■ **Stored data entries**
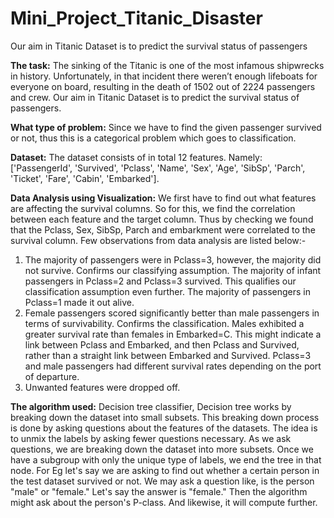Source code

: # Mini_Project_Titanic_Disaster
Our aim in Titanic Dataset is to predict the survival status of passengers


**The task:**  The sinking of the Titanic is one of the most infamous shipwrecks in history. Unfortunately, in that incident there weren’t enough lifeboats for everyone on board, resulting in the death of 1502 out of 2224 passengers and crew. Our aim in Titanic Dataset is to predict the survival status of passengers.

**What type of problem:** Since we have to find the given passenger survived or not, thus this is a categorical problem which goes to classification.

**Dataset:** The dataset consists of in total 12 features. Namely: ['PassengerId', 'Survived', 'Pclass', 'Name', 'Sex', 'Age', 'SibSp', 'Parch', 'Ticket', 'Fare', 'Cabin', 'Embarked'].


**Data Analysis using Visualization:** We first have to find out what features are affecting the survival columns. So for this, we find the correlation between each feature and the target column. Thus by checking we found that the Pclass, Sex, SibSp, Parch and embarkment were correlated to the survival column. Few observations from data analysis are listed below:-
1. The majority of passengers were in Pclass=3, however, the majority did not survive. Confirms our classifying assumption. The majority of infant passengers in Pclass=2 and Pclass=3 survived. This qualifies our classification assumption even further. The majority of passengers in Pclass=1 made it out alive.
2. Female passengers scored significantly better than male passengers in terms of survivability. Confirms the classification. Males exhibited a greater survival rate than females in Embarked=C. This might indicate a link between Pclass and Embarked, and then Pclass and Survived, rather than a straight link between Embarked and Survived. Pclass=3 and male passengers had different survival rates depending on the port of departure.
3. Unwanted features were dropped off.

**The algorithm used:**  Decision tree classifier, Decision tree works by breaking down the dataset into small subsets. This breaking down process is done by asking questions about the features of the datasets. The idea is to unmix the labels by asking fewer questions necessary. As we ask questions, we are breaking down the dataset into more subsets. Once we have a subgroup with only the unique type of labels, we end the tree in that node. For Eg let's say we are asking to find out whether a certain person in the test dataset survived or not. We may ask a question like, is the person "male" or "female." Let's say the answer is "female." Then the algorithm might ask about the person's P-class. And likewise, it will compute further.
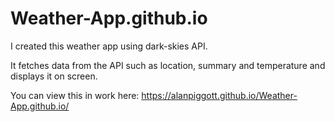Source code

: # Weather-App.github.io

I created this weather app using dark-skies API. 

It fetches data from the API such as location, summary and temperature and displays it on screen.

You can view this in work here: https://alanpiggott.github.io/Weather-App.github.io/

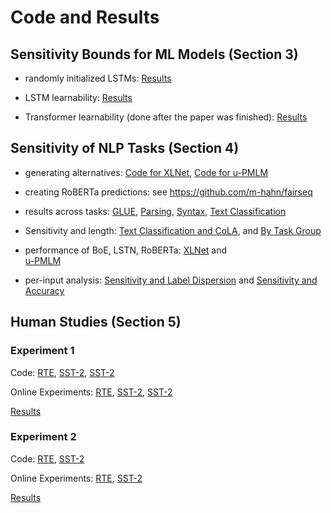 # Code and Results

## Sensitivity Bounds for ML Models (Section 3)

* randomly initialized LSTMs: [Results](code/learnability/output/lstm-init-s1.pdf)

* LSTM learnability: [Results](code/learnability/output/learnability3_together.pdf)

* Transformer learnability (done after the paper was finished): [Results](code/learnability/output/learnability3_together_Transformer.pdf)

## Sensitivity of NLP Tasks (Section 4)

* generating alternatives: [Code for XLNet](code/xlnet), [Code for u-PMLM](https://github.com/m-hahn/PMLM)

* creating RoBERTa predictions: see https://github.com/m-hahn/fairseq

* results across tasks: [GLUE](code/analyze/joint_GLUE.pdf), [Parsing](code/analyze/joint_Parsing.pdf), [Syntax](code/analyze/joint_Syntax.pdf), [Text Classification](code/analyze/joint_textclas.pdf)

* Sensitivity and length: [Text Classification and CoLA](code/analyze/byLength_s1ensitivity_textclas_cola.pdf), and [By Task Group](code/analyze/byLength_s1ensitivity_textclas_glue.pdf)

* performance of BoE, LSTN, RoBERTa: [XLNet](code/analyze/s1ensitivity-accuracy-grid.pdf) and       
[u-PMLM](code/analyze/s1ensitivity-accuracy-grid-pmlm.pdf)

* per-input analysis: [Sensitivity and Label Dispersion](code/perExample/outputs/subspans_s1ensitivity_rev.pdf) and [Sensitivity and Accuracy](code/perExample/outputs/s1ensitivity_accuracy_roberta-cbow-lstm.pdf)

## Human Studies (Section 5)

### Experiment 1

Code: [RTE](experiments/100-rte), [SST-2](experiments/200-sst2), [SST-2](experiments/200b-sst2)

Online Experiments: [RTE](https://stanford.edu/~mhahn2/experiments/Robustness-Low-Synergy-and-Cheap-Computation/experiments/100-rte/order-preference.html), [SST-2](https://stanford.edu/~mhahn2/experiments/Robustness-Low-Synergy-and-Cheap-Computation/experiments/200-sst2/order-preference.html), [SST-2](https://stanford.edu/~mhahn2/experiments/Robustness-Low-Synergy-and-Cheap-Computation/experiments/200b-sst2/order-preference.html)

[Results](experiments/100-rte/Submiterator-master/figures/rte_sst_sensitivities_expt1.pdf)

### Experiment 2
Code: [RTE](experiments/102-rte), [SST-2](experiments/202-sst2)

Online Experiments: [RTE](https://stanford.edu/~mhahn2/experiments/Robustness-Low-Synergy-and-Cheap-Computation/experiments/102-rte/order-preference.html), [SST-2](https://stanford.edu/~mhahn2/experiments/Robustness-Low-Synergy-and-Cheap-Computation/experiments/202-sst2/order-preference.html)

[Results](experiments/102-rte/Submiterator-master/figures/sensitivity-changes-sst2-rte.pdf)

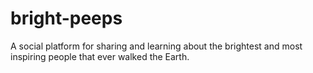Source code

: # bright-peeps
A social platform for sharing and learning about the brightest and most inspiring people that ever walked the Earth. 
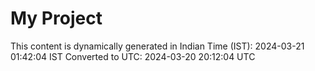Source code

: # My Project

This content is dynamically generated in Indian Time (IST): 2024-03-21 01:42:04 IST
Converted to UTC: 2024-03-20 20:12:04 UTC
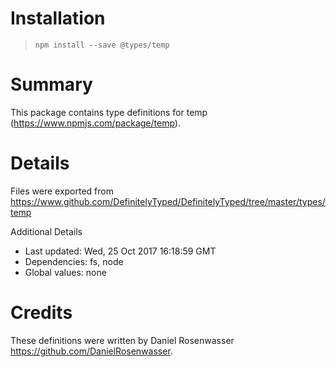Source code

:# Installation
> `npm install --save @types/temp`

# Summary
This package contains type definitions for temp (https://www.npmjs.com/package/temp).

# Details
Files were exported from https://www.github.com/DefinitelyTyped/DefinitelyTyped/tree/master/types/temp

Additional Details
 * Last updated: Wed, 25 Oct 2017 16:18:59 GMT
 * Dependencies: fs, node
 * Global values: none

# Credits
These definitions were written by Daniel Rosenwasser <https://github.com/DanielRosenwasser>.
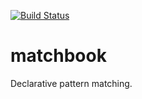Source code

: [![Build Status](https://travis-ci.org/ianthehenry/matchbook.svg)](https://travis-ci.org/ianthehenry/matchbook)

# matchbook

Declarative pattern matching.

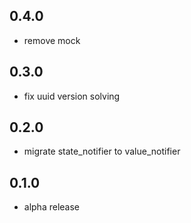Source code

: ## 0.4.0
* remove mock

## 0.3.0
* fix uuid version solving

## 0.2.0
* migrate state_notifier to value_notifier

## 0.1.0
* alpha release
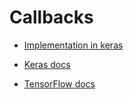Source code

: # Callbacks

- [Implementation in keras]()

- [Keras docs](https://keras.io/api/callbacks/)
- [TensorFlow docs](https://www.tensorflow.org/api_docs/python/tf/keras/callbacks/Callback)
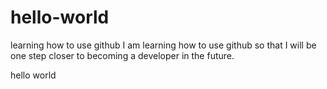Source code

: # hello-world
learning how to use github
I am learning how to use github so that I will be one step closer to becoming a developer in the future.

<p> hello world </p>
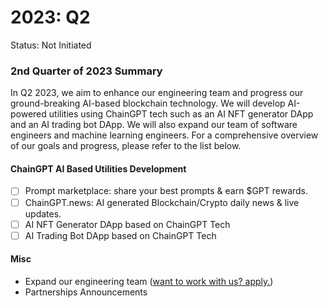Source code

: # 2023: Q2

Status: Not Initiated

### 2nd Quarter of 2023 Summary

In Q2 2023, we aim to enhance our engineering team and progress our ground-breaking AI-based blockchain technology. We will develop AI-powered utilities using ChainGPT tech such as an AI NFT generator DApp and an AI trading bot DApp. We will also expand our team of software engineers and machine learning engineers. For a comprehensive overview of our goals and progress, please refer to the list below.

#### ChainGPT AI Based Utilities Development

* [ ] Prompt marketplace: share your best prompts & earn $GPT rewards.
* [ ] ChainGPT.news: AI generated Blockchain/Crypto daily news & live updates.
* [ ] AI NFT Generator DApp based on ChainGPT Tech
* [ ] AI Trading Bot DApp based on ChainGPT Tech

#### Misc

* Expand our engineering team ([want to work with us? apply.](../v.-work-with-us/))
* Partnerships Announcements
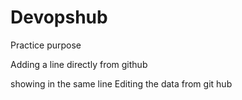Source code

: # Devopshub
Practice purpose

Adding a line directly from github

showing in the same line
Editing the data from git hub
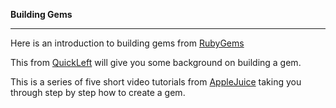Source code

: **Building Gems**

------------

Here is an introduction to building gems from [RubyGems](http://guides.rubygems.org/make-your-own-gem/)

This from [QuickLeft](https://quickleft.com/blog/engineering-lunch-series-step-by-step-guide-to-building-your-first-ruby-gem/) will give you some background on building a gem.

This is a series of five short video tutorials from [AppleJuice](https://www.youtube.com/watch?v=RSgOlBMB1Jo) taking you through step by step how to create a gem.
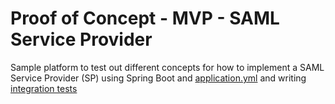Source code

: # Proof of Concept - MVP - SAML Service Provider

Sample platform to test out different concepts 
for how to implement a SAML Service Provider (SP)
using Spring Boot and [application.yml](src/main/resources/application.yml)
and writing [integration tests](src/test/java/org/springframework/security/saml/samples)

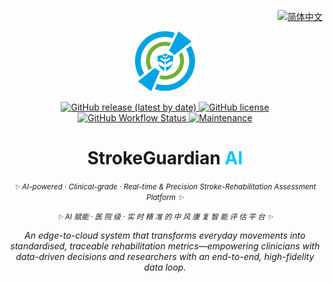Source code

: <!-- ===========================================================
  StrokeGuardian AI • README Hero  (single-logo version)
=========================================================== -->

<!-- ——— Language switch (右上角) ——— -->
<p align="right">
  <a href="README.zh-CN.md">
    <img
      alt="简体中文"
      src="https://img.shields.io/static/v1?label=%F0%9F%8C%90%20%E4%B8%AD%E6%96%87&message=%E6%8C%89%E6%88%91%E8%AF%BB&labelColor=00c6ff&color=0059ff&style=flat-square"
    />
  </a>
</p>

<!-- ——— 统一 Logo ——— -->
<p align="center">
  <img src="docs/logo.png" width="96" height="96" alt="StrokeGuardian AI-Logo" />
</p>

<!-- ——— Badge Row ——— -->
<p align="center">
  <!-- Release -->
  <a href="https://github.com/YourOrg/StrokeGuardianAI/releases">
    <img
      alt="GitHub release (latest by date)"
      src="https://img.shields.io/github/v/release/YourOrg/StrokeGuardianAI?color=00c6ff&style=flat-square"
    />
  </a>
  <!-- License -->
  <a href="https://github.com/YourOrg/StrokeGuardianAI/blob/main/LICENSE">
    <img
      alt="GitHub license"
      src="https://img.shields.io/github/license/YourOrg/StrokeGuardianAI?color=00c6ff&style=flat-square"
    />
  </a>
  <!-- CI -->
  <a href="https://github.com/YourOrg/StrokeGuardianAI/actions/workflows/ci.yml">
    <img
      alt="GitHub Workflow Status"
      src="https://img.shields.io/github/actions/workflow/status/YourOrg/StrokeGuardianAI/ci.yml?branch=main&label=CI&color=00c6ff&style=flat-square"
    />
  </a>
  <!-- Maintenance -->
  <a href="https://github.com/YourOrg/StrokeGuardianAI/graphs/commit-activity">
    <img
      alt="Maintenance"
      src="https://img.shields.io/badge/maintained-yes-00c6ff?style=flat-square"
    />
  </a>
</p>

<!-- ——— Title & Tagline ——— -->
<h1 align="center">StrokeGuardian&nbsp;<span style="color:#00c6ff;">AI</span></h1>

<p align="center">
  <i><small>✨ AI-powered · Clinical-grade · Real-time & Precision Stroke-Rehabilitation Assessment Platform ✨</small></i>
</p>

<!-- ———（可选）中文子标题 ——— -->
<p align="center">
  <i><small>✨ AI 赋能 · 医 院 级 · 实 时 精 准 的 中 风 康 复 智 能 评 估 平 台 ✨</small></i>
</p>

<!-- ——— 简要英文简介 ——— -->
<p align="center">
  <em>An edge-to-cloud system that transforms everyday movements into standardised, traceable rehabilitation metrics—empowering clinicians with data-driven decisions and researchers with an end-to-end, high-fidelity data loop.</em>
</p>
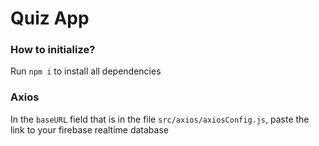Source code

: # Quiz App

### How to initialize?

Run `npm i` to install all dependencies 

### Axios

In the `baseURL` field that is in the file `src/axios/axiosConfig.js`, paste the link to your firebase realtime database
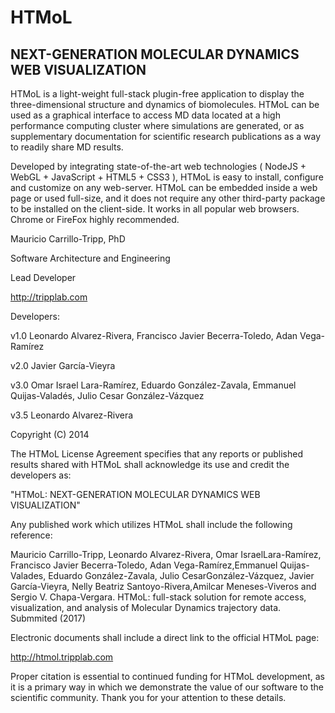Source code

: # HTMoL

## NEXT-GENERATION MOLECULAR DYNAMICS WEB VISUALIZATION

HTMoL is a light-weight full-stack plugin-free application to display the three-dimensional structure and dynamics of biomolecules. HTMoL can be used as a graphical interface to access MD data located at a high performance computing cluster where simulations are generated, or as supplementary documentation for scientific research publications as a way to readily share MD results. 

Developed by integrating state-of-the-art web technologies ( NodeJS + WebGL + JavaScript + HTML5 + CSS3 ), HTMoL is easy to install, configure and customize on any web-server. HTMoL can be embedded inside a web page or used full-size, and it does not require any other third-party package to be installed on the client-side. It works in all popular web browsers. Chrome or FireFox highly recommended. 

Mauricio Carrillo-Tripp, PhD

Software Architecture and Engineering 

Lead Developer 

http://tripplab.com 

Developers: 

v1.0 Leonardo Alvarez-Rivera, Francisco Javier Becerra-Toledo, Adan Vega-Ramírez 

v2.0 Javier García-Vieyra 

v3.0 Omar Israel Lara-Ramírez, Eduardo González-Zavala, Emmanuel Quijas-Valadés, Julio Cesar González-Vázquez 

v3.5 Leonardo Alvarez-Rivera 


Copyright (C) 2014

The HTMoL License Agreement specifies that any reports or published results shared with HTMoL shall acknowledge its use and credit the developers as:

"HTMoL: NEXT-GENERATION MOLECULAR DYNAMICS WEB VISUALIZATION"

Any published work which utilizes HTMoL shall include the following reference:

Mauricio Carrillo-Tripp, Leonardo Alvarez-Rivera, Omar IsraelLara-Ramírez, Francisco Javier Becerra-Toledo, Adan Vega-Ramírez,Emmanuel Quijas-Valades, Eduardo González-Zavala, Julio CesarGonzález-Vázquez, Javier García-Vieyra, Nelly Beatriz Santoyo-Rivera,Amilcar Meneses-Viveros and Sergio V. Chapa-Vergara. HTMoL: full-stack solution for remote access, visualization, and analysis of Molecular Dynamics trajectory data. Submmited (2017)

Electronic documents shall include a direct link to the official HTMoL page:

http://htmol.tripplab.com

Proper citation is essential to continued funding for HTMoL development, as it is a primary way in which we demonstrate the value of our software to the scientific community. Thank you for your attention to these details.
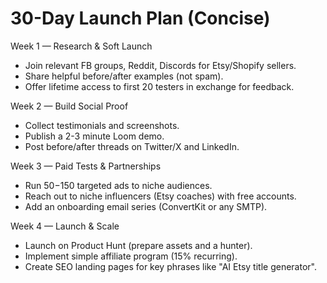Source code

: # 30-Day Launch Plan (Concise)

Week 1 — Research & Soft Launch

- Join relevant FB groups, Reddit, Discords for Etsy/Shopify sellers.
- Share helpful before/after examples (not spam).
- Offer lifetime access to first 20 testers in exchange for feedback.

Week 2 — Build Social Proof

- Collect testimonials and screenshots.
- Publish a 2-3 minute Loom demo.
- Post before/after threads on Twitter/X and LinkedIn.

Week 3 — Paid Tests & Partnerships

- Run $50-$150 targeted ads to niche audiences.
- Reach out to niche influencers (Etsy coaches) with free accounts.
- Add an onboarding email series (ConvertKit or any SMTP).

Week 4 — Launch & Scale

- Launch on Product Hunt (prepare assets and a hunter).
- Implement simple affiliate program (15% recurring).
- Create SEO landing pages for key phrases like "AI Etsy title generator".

■ **Problem statement**
If the word "types" appears in a line above, copy that line.

■ **Result for this exercise**
> `npm install --save @types/temp`
Files were exported from https://www.github.com/DefinitelyTyped/DefinitelyTyped/tree/master/types/temp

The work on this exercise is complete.